Nach dem ersten Mittagssnack ging es sofort in den Fluss schwimmen. Auch wir haben uns über die Abkühlung gefreut, da es zu Anfang sehr warm war. Natürlich spielten wir ebenfalls eine Aufsichtsrolle, falls etwas passieren sollte im Wasser. Wir hatten alle viel Spaß. Es wurden Spiele gespielt und jeder durfte sich frei bewegen. Von Fußball, Volleyball bis hin zu Brettspielen gab es alles im Angebot. Leider fing es später plötzlich an zu regnen. Doch das stellte glücklicherweise kein Problem dar, da man sowieso nass war vom Schwimmen und die meisten Kinder den Regen genossen haben nach den ganzen heißen Tagen. Abends gab es leckeres Essen von den fleißigen Müttern. Nach dem gemeinsamen Essen machten sich viele Mädels fertig für den Abend, da es noch eine kleine Vorführung gab. Eine Gruppe von Mädels haben einen typisch paraguayischen Tanz vorgeführt. Auch andere haben getanzt und uhren Talenten freien Lauf gelassen. Mit diesem schönen Abschluss ging es für alle ins Bett. Da wir doch mehr Leute waren als Betten, mussten sich einige mit Matratzen auf den Boden legen. Meine zwei Mitfreiwilligen und ich haben uns daher auch zu dritt zwei Matratzen geteilt. Das hat tatsächlich sehr gut geklappt. Da ich sehr kaputt war von diesem erfüllten Tag, bin ich schnell eingeschlafen.

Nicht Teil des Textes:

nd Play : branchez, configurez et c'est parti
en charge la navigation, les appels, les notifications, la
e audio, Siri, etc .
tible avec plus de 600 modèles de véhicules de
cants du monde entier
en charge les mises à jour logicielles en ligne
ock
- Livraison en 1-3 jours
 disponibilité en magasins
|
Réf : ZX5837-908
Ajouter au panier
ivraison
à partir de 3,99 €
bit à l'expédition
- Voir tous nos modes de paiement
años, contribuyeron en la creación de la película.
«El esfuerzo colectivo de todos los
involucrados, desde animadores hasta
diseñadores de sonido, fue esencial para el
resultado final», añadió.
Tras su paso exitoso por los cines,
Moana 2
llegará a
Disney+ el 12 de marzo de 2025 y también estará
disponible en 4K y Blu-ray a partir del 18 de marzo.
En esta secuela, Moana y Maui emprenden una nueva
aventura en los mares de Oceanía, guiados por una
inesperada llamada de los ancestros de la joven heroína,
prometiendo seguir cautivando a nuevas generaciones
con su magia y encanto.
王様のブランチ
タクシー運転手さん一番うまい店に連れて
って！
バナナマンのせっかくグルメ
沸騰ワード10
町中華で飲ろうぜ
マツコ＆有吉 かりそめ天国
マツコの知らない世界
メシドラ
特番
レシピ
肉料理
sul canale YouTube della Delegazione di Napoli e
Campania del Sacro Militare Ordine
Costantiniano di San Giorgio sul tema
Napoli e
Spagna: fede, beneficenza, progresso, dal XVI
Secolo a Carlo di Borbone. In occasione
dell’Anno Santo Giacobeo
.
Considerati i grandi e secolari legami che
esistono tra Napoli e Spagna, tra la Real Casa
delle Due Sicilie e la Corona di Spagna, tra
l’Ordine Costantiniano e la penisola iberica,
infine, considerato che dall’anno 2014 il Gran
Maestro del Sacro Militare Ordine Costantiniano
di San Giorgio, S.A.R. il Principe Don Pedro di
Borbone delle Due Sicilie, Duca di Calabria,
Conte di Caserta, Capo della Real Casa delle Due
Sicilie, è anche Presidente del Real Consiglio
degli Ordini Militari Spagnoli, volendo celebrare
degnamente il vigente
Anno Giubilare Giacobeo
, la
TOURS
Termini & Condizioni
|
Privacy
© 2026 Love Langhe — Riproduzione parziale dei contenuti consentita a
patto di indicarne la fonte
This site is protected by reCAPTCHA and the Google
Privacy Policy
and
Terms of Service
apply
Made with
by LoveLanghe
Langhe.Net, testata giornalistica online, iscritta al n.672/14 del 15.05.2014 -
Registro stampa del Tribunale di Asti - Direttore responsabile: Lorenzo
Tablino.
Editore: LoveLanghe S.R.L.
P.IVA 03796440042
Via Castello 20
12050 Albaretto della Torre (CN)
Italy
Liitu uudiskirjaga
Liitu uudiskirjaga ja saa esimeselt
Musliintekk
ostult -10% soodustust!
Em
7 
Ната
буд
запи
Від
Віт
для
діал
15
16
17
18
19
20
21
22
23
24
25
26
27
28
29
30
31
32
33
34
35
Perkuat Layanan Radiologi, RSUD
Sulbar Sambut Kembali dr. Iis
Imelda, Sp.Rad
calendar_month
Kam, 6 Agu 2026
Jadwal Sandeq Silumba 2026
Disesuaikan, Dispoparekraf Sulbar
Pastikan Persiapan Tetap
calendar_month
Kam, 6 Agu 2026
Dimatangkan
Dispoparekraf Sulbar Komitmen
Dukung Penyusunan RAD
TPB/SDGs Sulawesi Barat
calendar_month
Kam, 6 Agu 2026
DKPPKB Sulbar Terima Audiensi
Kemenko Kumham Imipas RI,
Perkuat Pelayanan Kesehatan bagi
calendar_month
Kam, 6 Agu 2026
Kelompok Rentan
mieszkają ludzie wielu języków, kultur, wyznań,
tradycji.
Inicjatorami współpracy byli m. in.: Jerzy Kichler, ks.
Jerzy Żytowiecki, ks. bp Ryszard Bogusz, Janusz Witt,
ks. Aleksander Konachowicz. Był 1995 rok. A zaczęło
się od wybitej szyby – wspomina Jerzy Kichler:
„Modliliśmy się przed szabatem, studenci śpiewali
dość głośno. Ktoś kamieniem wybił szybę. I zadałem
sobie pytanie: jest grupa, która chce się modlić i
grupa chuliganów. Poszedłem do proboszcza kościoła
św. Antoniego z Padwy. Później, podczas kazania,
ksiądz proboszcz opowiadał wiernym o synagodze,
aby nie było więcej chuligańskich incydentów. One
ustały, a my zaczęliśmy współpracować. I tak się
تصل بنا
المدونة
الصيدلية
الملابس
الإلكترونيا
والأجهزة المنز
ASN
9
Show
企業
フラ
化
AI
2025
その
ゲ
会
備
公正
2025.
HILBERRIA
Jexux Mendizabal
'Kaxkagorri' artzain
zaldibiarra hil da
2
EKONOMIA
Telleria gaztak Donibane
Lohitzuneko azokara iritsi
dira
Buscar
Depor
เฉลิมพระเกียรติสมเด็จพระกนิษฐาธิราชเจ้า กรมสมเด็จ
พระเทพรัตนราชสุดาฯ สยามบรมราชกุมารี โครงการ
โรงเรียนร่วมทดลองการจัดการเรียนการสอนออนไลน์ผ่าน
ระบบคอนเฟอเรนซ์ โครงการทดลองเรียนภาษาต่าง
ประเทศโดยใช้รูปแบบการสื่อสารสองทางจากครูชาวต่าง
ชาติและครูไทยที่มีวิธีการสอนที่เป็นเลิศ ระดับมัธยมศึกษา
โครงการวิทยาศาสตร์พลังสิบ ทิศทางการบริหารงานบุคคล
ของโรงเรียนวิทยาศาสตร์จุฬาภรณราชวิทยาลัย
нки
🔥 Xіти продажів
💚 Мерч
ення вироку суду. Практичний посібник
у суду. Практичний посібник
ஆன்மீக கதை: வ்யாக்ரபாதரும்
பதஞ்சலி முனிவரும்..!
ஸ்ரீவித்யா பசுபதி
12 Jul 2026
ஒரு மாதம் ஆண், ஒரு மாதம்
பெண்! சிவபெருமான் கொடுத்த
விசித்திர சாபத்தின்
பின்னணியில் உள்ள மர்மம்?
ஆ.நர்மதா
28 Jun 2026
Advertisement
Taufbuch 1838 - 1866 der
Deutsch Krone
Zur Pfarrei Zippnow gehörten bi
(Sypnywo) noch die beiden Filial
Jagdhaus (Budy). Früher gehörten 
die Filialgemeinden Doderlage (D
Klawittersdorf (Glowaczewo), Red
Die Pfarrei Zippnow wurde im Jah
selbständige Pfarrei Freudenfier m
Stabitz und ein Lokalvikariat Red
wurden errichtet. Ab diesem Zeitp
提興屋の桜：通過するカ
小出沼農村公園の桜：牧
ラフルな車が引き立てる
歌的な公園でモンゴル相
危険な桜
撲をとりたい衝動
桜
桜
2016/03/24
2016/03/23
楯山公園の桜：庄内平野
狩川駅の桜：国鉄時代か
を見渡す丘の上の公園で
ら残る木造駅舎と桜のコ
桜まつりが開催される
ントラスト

Am nächsten Tag nach dem Frühstück ging es mit dem Spaß weiter. Wir haben für die Kinder Spiele vorbereitet und organisiert. Anna und ich haben ein Balance-Spiel angeleitet, welches „raquetas con aqua“ hieß. Der Name erklärt eigentlich schon im Groben, worum es geht: Die Kinder mussten sich in Gruppen aufstellen und je Gruppe gab es einen Schläger, auf dem ein Becher mit Wasser steht. Damit mussten die Kinder und Jugendlichen einmal um bestimmte Ziele laufen. Die Gruppe, welche schneller war und den Becher nicht verlor, hatte gewonnen. Das war eins von sieben Spielen insgesamt. Nach dem ganzen Spaß wurde noch ein letztes Mal der erfrischende Fluss ausgenutzt, bevor es nach ein paar Stunden wieder nach Hause ging. Zurück ging es für mich mit den anderen in den Bussen. Aufgrund von Platzmangel verbrachte ich die Rückreise auf der Treppe im Bus.
Zuhause angekommen musste viel Schlaf nachgeholt werden.
Ich hab diese Zeit auf jeden Fall mit allen sehr genossen, und konnte mit den Kindern eine engere Bindung aufbauen. Am Ende war ich aber dennoch froh darüber, in meinem Bett zu liegen.

 

Bienvenido a Paraguay!

„Endlich angekommen!“

Das war mein allererster Gedanke, als ich die 18-stündige Busfahrt von Buenos Aires nach Asuncion hinter mir hatte. Nach dem zweiwöchigen Seminar in Buenos Aires mit der Partnerorganisation „IERP“, ging es für mich nach Paraguay. Als ich am Busbahnhof angekommen bin, war ich erst sehr aufgeregt. Begrüßt wurde ich in Asuncion mit einem heißen Wetter von 35 Grad. Schon die erste kleine Herausforderung, denn in Argentinien waren es zu der Zeit gerade erst 10 – 17 Grad. Im Auto, mit den ganzen Gepäck im Schoß, bewunderte ich mein neues Zuhause aus dem Fenster. So erreichten wir den Ort, an dem wir die restliche Zeit leben werden – die „Congregacion Evangelica Alemana“. Dies ist ein Internat, genauer gesagt ein Studentenwohnheim. Angekommen war ich ein wenig überrascht, wie grün die Umgebung ist. Ich musste erstmal den Gedanken sacken lassen, dass hier mein neues Zuhause sein wird für das nächste Jahr. Es traten zu Anfang ein paar Schwierigkeiten auf, an die ich mich gewöhnen musste, z. B. dass 30 Personen eine Waschmaschine teilen müssen und eine gemeinsame Küche, die mit der Hälfte der Bewohner geteilt wird. Aber das ist nichts, was nicht zu überstehen ist. Man lernt, mit allem zu leben zu können. An dem Anreisetag sind meine Mitreisenden und ich noch zusammen einkaufen gegangen, denn zu mehr waren wir zu erschöpft. Am Abend wurden wir noch herzlich begrüßt mit einem „Bienvenido“-Schild von ein paar Leuten des Internats. Den Abend haben wir mit dem landestypischen Getränk Terere und Empanadas ausklingen lassen. 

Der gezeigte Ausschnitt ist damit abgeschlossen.